SOURCE DOCUMENT.
+-------+

MONDAY, March 28: How strange that—at the 70th anniversary of her suicide—Viginia Woolf’s name resurfaces in media around the world in relation to another sad death. Elizabeth Taylor obituaries and tribute stories all mention her star turn in “Who’s Afraid of Virginia Woolf?” for which she won her second Best Actress Oscar. Of course, almost none of the Liz Taylor stories mention Woolf herself. Perhaps it is considered bad taste to remember the day Virginia Woolf put on her overcoat, loaded her pockets with stones and walked into the River Ouse near her home. A few newspapers in the UK have noted her passing 70 years ago in recent coverage—most American newspapers haven’t.
Don’t remember Virginia Woolf? Wikipedia has a lengthy biography, which includes links to summaries of her books—and, at the end of the Wiki page, there’s a link to the Project Gutenberg repository of free online copies of some of her work. For Baby Boomers who studied literature in college, Woolf was the required gateway to feminist literature and “new” 20th century forms of prose. For the former, “Orlando” and “A Room of One’s Own” were required reading; for the latter, “To the Lighthouse” dazzled undergraduates.
It’s difficult to overestimate her importance to a generation, especially of young women, studying Woolf in the ’60s and ’70s. She still had an incendiary edge for many. Among her most famous lines was: “For most of history, Anonymous was a woman.”
The anniversary is, indeed, worth recalling for two reasons:
One is that Elizabeth Taylor’s own image as a daring actress was caught up in that Oscar-winning performance, when she appeared on the big screen in foul-mouthed fury and frustration. Many long essays have been written about the importance of both the Edward Albee play and the movie version—so we won’t dwell on the larger themes, except to make this point: In Elizabeth Taylor’s explosive Martha, we see the kind of crisis that Dr. Meg Meeker writes about in her new book—a person so isolated in her frustration that she lashes out at herself and the world. And that theme connects the Albee storyline back to the life and demise of Virginia Woolf herself. The drama’s final lines are Martha’s husband chanting, “Who’s afraid of Virginia Woolf?” And, Martha, hauntingly admits: “I am, George. I am.” So, honor Virginia Woolf’s sad anniversary by reading Meg Meeker.
The second reason Woolf’s demise—on March 28, 1941—is worth noting is that she died in the midst of a cataclysm of tragic events. She suffered throughout her life with depression into which she sank after some professional reverses with her latest books—compounded by the horrors of the London Blitz as World War II set much of the city ablaze. Today, our awareness of suicide is rising among vulnerable populations, including long-time veterans of military service. ReadTheSpirit publishes a book that has been praised as especially effective in wrestling with issues that arise in suicide-prevention programs: “Ian Fleming’s Seven Deadlier Sins and 007’s Moral Compass.” Take a look. You may want to read that book, as well.
Of course, Virginia Woolf should not be remembered solely for her suicide. Her works continue to inspire readers around the world. And, until her depression finally got the best of her at age 59, she relentlessly found hope in many sad situations. Another famous Woolf line: “I meant to write about death—only life came breaking in as usual.” That’s the spirit in which we mark the anniversary of her suicide with recommendations of Meg Meeker and the Fleming book, as well.

+-------+

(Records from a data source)

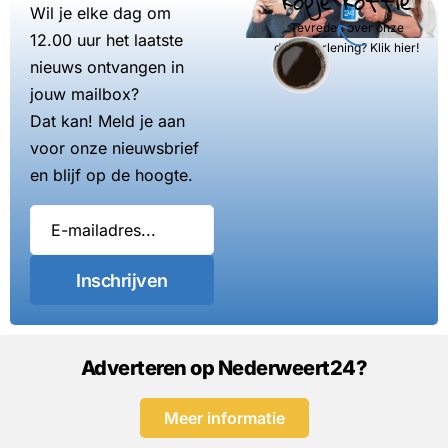
kopje koffie
Wil je elke dag om
Tevreden over onze
12.00 uur het laatste
dienstverlening? Klik hier!
nieuws ontvangen in
jouw mailbox?
Dat kan! Meld je aan
voor onze nieuwsbrief
en blijf op de hoogte.
Inschrijven
Adverteren op Nederweert24?
Meer informatie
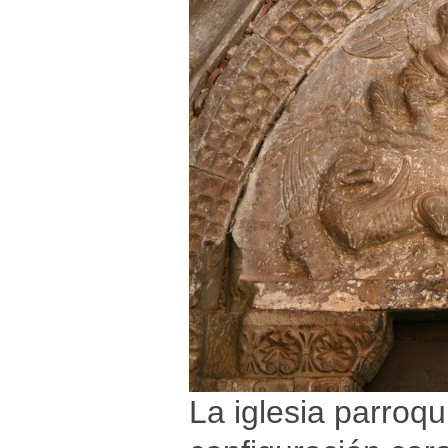
La iglesia parroqu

+-------+

WHAT TO DO. Condense the paragraph of the Woolf anniversary text that begins "The second reason Woolf's demise" into a short bulleted list that keeps its main facts. Work only from the Woolf anniversary text and not from the rows.

FINISHED EXERCISE.
- Woolf died on March 28, 1941, amid a series of tragic events.
- She struggled with depression throughout her life. She sank into it after professional setbacks with her latest books, made worse by the London Blitz, which set much of the city ablaze during World War II.
- Awareness of suicide is now rising among vulnerable populations, including long-time military veterans.
- ReadTheSpirit publishes "Ian Fleming's Seven Deadlier Sins and 007's Moral Compass," a book praised as especially effective on issues that arise in suicide-prevention programs. It is recommended as further reading.